# Task directions
The lines to repeat are those below from the one containing "#faf1dc; stroke-width: 21" down to the one containing "848,123 841,124 853,171", both included; reproduce them exactly and nothing else.

[Dataset entries]
******************************

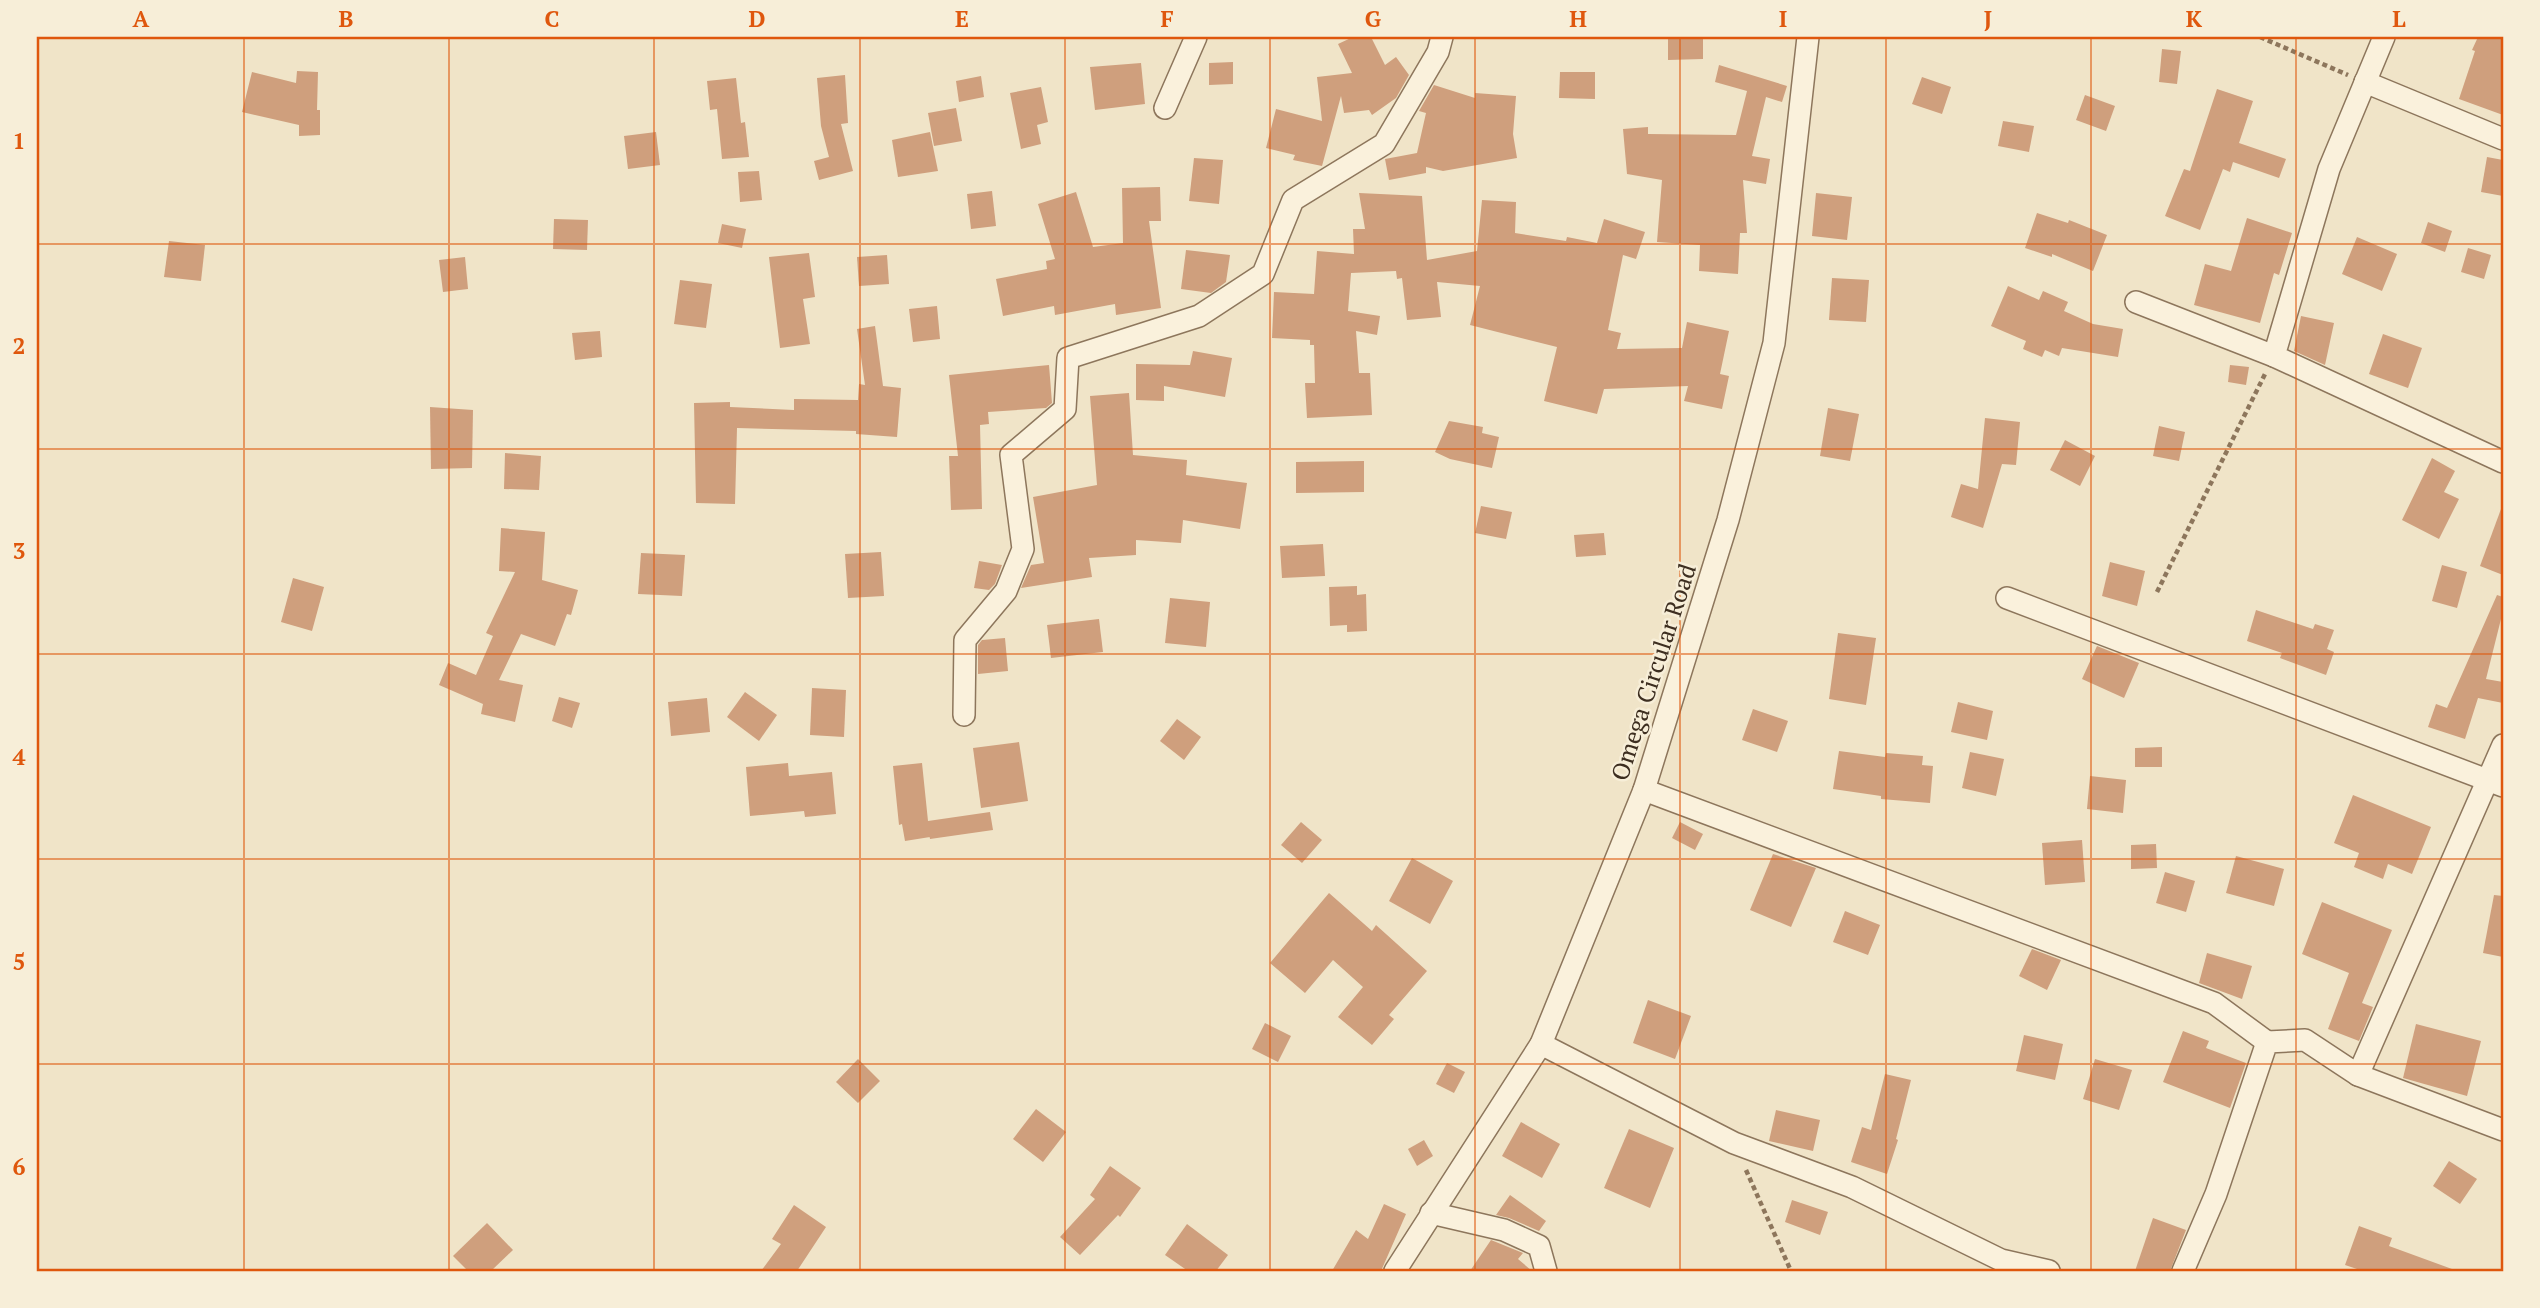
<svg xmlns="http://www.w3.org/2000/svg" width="2540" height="1308" viewBox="0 0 2540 1308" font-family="'PT Serif',serif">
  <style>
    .building { fill: #cf9f7d }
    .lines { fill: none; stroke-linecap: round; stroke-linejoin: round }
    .street-casing { stroke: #8d765c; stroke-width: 24 }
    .path { stroke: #8d765c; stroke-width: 4.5; stroke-dasharray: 5 3.5; stroke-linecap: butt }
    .street { stroke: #faf1dc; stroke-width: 21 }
    .grid { fill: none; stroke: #df570d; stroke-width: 2; stroke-opacity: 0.55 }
    .labels { text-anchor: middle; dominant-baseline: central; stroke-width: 5; stroke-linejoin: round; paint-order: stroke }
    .street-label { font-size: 24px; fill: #3d2e20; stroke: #f7eed8 }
    .neatline { fill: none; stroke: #df570d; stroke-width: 2.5 }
    .grid-label { font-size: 23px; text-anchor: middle; font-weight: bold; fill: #df570d }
  </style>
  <rect width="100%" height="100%" fill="#f0e4c8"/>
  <g class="building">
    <polygon points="1353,37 1371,37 1385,65 1396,57 1409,75 1396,98 1372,115 1369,110 1344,113 1341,96 1322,166 1293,160 1295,155 1266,148 1276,109 1322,121 1317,77 1352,73 1338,44"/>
    <polygon points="1668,37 1703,37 1703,59 1668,60"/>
    <polygon points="2478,37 2503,37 2503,115 2459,99 2475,51 2472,50"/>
    <polygon points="2162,49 2181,51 2177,84 2159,82"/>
    <polygon points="1233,62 1233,84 1209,85 1209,63"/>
    <polygon points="1141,63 1145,104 1095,110 1090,67"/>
    <polygon points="1719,65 1787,86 1782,102 1766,97 1752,156 1770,159 1766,184 1743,180 1747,233 1740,233 1738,274 1699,271 1700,245 1657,242 1662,180 1627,174 1623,129 1648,127 1648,134 1736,135 1747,91 1715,82"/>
    <polygon points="297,71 318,72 317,110 320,110 320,135 299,136 299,125 242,112 252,72 296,83"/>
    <polygon points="1560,72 1595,72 1595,99 1559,98"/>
    <polygon points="845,75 848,123 841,124 853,171 819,180 814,161 829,157 821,126 817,78"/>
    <polygon points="981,76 984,97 959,102 956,81"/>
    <polygon points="1922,77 1951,87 1942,114 1912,104"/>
    <polygon points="736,78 741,123 745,122 749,157 722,159 717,109 710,110 707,81"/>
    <polygon points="1434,85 1475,98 1475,93 1516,96 1513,134 1517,158 1443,171 1426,167 1426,173 1389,180 1385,159 1417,153 1426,113 1419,111"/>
    <polygon points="1041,87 1048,122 1037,125 1041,144 1021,149 1010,93"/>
    <polygon points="2217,89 2253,101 2239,143 2286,159 2279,178 2233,162 2230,172 2223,169 2200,230 2165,216 2184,169 2190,171"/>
    <polygon points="2085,95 2115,106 2106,131 2076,120"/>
    <polygon points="956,108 962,141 934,146 928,113"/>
    <polygon points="2003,121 2034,126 2029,152 1998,146"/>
    <polygon points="656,132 660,165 628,169 624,136"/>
    <polygon points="930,132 938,171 898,177 892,140"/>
    <polygon points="2487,157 2503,160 2503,196 2481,192"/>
    <polygon points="1194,158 1223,160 1219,204 1189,201"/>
    <polygon points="759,171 762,200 740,202 738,172"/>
    <polygon points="1160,187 1161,221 1149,221 1161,308 1116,315 1115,304 1055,315 1054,306 1003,316 996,279 1047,269 1046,261 1055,259 1038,204 1076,192 1093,247 1123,243 1122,188"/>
    <polygon points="992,191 996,226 971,229 967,194"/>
    <polygon points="1359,193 1422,196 1427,260 1477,251 1482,200 1516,202 1515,233 1566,241 1567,237 1597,243 1604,219 1645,232 1636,259 1623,255 1608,330 1621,333 1617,349 1682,348 1687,322 1729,331 1720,374 1729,376 1722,409 1684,401 1688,386 1604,389 1597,414 1544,401 1557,347 1470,325 1480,286 1437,282 1441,317 1407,320 1402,278 1397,279 1396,271 1351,273 1348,311 1380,316 1377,335 1356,331 1359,373 1370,373 1372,415 1307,418 1305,383 1315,383 1314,345 1310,345 1310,340 1272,338 1274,292 1314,294 1317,251 1354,254 1353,229 1365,229"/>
    <polygon points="1816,193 1852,197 1847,240 1812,236"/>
    <polygon points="2037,213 2068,223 2069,220 2107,235 2093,271 2052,254 2052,257 2025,248"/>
    <polygon points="2247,218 2292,233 2279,275 2274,273 2260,323 2194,305 2205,264 2231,271"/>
    <polygon points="554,219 588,220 587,250 553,249"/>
    <polygon points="2428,222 2452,231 2445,252 2421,243"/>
    <polygon points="722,224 746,229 742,248 718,243"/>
    <polygon points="2357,237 2397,254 2382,291 2342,274"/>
    <polygon points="169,241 205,245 201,281 164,277"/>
    <polygon points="2468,248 2491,255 2484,279 2461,272"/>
    <polygon points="1186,250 1230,255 1226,282 1211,293 1181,289"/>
    <polygon points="809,253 815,297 803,299 810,344 780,348 769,257"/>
    <polygon points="887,255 889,284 859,286 857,257"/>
    <polygon points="465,257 468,289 443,292 439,260"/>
    <polygon points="1832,278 1869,280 1866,322 1829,320"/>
    <polygon points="680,280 712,284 706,328 674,324"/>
    <polygon points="2008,286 2039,300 2043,291 2068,302 2064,311 2093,324 2123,329 2118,357 2062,348 2059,356 2045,350 2042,357 2023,349 2026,341 1991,326"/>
    <polygon points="937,306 940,339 913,342 909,309"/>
    <polygon points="2301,316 2334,323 2325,365 2294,351"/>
    <polygon points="875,326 883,386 901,388 897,437 856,434 856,431 737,428 735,504 696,503 694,403 730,402 730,407 794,410 794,399 858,400 859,384 865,385 857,329"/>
    <polygon points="600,331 602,357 575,360 572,333"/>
    <polygon points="2383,334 2422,348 2408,388 2369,374"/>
    <polygon points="1193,351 1232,358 1225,397 1164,386 1164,401 1136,400 1136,364 1190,365"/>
    <polygon points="1049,365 1052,403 1046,408 988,412 989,424 980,425 982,509 951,510 949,456 958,456 949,375"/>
    <polygon points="2230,365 2249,367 2246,385 2228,382"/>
    <polygon points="1129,393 1133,455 1187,460 1186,475 1247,483 1240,529 1183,520 1181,543 1136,540 1136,555 1089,558 1092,577 1021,588 1031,565 1044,563 1033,497 1097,485 1090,396"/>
    <polygon points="430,407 473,410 472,468 431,469"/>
    <polygon points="1828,408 1859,414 1850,461 1820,456"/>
    <polygon points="1985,418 2020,422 2016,465 2002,464 1983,528 1951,517 1961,484 1978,489"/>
    <polygon points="1449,421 1483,427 1482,433 1499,437 1492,468 1450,459 1435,452"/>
    <polygon points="2159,426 2185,432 2179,461 2153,456"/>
    <polygon points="2065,440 2095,456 2080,486 2050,470"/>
    <polygon points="505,453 541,456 539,490 504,489"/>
    <polygon points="2432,458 2455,471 2444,492 2459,499 2439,539 2402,520"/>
    <polygon points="1364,461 1364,492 1296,493 1296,462"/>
    <polygon points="1481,506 1512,512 1506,539 1475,533"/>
    <polygon points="2501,509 2503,509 2503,575 2480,566"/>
    <polygon points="501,528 545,532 542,580 578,590 571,615 567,614 555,646 521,634 499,680 523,685 515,722 481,714 483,704 439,685 448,663 476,675 493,636 486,633 515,572 499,571"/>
    <polygon points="1604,533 1606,555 1576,557 1574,535"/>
    <polygon points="1323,544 1325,576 1282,578 1280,546"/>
    <polygon points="881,552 884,596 848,598 845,554"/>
    <polygon points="641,553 685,555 682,596 638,594"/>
    <polygon points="979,561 1002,565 995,584 989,590 974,588"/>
    <polygon points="2110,562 2145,571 2137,606 2102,596"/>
    <polygon points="2442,565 2467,572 2457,608 2432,601"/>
    <polygon points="293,578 324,587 312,631 281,622"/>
    <polygon points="1357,586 1357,595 1366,594 1367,631 1347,632 1347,625 1330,626 1329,587"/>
    <polygon points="2497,595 2503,597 2503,611 2486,679 2503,682 2503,703 2478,698 2465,739 2428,727 2436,704 2447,708"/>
    <polygon points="1170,598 1210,602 1206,647 1165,643"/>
    <polygon points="2256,610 2313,629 2315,624 2334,630 2327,649 2334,652 2326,675 2280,658 2282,653 2247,641"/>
    <polygon points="1099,619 1103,652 1051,658 1047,625"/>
    <polygon points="1838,633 1876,638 1866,705 1829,699"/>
    <polygon points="1005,638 1008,671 978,674 978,645 982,640"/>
    <polygon points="2097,646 2139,663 2124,698 2082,679"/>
    <polygon points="812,688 846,690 844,737 810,735"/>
    <polygon points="745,692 777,715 759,741 727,717"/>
    <polygon points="559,697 580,703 572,728 552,721"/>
    <polygon points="707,698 710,732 671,736 668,702"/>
    <polygon points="1958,702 1993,711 1987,740 1951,732"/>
    <polygon points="1753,709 1788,721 1777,752 1742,740"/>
    <polygon points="1177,719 1201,737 1184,760 1160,741"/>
    <polygon points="1019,742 1028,801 981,808 973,748"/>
    <polygon points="2162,747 2162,767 2135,767 2135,748"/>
    <polygon points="1839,751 1885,757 1886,753 1923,756 1922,765 1933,766 1930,803 1881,799 1881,796 1833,789"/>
    <polygon points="1970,752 2004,759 1996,796 1962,788"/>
    <polygon points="788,763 789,776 832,772 836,814 805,817 804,811 750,816 746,767"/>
    <polygon points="922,763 928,821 990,812 993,830 930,839 929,831 930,837 905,841 902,824 899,825 893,766"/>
    <polygon points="2090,776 2126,780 2123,813 2087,809"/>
    <polygon points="2353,795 2431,827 2412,874 2388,864 2383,879 2354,867 2359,853 2334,843"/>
    <polygon points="1301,822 1322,840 1302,863 1281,845"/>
    <polygon points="1680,822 1703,834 1695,850 1672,838"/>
    <polygon points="2082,840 2085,882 2045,885 2042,843"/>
    <polygon points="2156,844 2157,868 2131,869 2131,845"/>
    <polygon points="1773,854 1816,868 1791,927 1750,910"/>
    <polygon points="2236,856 2284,869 2274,906 2226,893"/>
    <polygon points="1412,858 1453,881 1430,924 1389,901"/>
    <polygon points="2165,872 2195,881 2186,912 2156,903"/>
    <polygon points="1329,893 1372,931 1376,925 1427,971 1389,1015 1394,1019 1372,1045 1338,1017 1363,987 1333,960 1305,993 1270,963"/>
    <polygon points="2494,895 2503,896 2503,957 2483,953"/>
    <polygon points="2322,902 2392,930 2362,1003 2373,1007 2359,1041 2328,1029 2349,973 2302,954"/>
    <polygon points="1845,911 1880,925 1868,955 1833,942"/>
    <polygon points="2032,949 2061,960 2047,990 2019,976"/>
    <polygon points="2207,953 2252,966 2242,999 2199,983"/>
    <polygon points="1648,1000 1691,1016 1675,1059 1633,1043"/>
    <polygon points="1265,1023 1291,1036 1278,1062 1252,1049"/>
    <polygon points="2416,1024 2481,1041 2467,1096 2403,1078"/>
    <polygon points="2183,1031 2209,1041 2206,1048 2246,1063 2230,1108 2163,1082"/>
    <polygon points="2024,1035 2063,1044 2055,1080 2016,1071"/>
    <polygon points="858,1059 880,1081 858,1103 836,1082"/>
    <polygon points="2095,1059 2132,1070 2119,1110 2083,1099"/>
    <polygon points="1447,1063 1465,1072 1454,1093 1436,1084"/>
    <polygon points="1885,1074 1911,1080 1896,1139 1898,1140 1887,1174 1851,1162 1862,1127 1871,1130"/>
    <polygon points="1036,1109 1066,1132 1043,1162 1013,1139"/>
    <polygon points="1776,1110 1820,1120 1813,1151 1769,1141"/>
    <polygon points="1521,1122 1560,1144 1542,1178 1502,1156"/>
    <polygon points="1629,1129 1674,1148 1650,1208 1604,1188"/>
    <polygon points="1424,1140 1433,1156 1417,1166 1408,1149"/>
    <polygon points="2449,1161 2477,1179 2460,1204 2433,1186"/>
    <polygon points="1110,1166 1141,1188 1120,1217 1118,1215 1080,1255 1060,1237 1095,1199 1090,1195"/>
    <polygon points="1510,1195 1546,1221 1539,1231 1509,1218 1496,1215"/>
    <polygon points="1792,1200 1828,1212 1820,1235 1785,1222"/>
    <polygon points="1384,1204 1406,1214 1381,1271 1332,1271 1356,1230 1368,1239"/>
    <polygon points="794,1205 826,1227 797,1271 761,1271 781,1244 772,1239"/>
    <polygon points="2153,1218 2186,1230 2170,1271 2135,1271"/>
    <polygon points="487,1223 513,1250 491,1271 468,1271 453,1256"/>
    <polygon points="1187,1224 1228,1255 1216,1271 1188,1271 1165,1255"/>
    <polygon points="2359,1226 2392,1238 2389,1246 2452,1269 2452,1271 2363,1271 2345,1265"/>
    <polygon points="1491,1240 1523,1253 1518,1259 1532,1271 1470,1271"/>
  </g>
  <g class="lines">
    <defs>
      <g id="street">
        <polyline points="2384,37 2329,169 2274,356 2503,462"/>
        <polyline points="2365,82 2503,139"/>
        <polyline points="1165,108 1196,37"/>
        <polyline points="2136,302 2274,356"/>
        <polyline points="2007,598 2503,786"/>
        <polyline points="964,715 965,640 1006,591 1023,549 1011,455 1065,409 1068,358 1199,316 1263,274 1293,200 1384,144 1438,52 1442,37"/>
        <polyline points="1644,790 2214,1003 2267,1042"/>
        <polyline points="1541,1044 1734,1143 1852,1187 2001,1260 2049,1271"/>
        <polyline points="2358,1075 2503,1130"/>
        <polyline points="1431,1213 1504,1230 1539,1246 1546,1271"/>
        <polyline points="1395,1271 1541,1044 1644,790 1728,520 1774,343 1808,37"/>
        <polyline points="2183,1271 2216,1194 2267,1042 2305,1040 2358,1075 2503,745"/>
      </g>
    </defs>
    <use href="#street" class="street-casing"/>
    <g class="path">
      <polyline points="2260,37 2348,75"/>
      <polyline points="2157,592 2266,372"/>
      <polyline points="1746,1170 1791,1271"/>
    </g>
    <use href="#street" class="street"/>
  </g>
  <path class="grid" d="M244 37V1271M449 37V1271M654 37V1271M860 37V1271M1065 37V1271M1270 37V1271M1475 37V1271M1680 37V1271M1886 37V1271M2091 37V1271M2296 37V1271M37 244H2503M37 449H2503M37 654H2503M37 859H2503M37 1064H2503"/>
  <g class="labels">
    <g class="street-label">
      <text transform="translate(1653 672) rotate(-72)">Omega Circular Road</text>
    </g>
  </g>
  <rect width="2540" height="1308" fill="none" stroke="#f7eed8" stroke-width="77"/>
  <rect x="38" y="38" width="2464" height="1232" class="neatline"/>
  <g class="grid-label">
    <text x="141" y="27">A</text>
    <text x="346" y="27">B</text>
    <text x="552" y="27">C</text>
    <text x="757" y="27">D</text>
    <text x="962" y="27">E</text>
    <text x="1167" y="27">F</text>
    <text x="1373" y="27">G</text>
    <text x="1578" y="27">H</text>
    <text x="1783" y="27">I</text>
    <text x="1988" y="27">J</text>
    <text x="2194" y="27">K</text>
    <text x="2399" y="27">L</text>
    <text x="19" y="149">1</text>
    <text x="19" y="354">2</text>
    <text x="19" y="559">3</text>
    <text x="19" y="765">4</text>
    <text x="19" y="970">5</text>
    <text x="19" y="1175">6</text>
  </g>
</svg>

******************************

# Response box
    .street { stroke: #faf1dc; stroke-width: 21 }
    .grid { fill: none; stroke: #df570d; stroke-width: 2; stroke-opacity: 0.55 }
    .labels { text-anchor: middle; dominant-baseline: central; stroke-width: 5; stroke-linejoin: round; paint-order: stroke }
    .street-label { font-size: 24px; fill: #3d2e20; stroke: #f7eed8 }
    .neatline { fill: none; stroke: #df570d; stroke-width: 2.5 }
    .grid-label { font-size: 23px; text-anchor: middle; font-weight: bold; fill: #df570d }
  </style>
  <rect width="100%" height="100%" fill="#f0e4c8"/>
  <g class="building">
    <polygon points="1353,37 1371,37 1385,65 1396,57 1409,75 1396,98 1372,115 1369,110 1344,113 1341,96 1322,166 1293,160 1295,155 1266,148 1276,109 1322,121 1317,77 1352,73 1338,44"/>
    <polygon points="1668,37 1703,37 1703,59 1668,60"/>
    <polygon points="2478,37 2503,37 2503,115 2459,99 2475,51 2472,50"/>
    <polygon points="2162,49 2181,51 2177,84 2159,82"/>
    <polygon points="1233,62 1233,84 1209,85 1209,63"/>
    <polygon points="1141,63 1145,104 1095,110 1090,67"/>
    <polygon points="1719,65 1787,86 1782,102 1766,97 1752,156 1770,159 1766,184 1743,180 1747,233 1740,233 1738,274 1699,271 1700,245 1657,242 1662,180 1627,174 1623,129 1648,127 1648,134 1736,135 1747,91 1715,82"/>
    <polygon points="297,71 318,72 317,110 320,110 320,135 299,136 299,125 242,112 252,72 296,83"/>
    <polygon points="1560,72 1595,72 1595,99 1559,98"/>
    <polygon points="845,75 848,123 841,124 853,171 819,180 814,161 829,157 821,126 817,78"/>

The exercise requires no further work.